##### EXTRACTED ENTRIES #####
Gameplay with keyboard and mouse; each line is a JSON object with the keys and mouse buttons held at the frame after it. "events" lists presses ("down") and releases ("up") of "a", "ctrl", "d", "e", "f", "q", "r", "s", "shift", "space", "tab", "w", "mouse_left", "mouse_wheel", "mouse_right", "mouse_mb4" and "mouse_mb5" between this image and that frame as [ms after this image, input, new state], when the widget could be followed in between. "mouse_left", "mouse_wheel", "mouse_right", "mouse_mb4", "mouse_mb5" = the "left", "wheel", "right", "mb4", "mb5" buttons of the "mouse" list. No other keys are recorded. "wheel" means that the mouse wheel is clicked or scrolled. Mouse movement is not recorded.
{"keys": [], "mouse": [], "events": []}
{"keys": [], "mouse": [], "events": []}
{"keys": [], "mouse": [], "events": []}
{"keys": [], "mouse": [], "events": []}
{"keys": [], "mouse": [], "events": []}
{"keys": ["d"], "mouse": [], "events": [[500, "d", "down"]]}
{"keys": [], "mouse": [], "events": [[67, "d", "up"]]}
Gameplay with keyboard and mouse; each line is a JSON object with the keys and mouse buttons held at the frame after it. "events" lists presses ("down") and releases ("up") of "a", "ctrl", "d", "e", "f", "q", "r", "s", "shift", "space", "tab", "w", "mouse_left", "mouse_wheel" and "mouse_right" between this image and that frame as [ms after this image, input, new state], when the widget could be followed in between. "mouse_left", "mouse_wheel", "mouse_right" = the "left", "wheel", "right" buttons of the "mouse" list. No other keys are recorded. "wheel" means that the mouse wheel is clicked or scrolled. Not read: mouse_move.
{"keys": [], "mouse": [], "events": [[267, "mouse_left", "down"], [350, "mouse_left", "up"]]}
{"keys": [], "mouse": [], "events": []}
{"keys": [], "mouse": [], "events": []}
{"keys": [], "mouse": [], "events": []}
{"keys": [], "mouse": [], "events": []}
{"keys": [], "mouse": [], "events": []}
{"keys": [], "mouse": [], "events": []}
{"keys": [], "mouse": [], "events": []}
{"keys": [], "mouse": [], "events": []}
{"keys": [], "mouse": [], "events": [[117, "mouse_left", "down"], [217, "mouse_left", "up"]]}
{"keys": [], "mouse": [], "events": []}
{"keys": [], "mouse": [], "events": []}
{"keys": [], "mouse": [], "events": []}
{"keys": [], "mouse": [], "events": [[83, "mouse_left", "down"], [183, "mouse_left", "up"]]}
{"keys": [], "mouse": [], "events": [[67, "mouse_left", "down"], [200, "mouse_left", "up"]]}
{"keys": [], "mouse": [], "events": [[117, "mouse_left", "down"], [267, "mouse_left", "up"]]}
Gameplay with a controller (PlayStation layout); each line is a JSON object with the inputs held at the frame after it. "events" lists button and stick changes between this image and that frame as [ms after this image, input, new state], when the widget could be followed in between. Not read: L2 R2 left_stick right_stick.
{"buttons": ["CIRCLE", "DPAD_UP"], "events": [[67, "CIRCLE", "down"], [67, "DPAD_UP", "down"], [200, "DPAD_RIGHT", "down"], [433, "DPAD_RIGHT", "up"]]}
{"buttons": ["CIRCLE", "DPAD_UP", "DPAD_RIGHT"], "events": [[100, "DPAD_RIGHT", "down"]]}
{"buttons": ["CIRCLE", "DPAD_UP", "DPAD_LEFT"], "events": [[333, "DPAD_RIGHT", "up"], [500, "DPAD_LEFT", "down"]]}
#####
* [WHAT YOU ARE ASKED TO DO]: Please say how many lines in the records above contain the string "CIRCLE", giving no other words.

* [SOLVED PROBLEM]: 3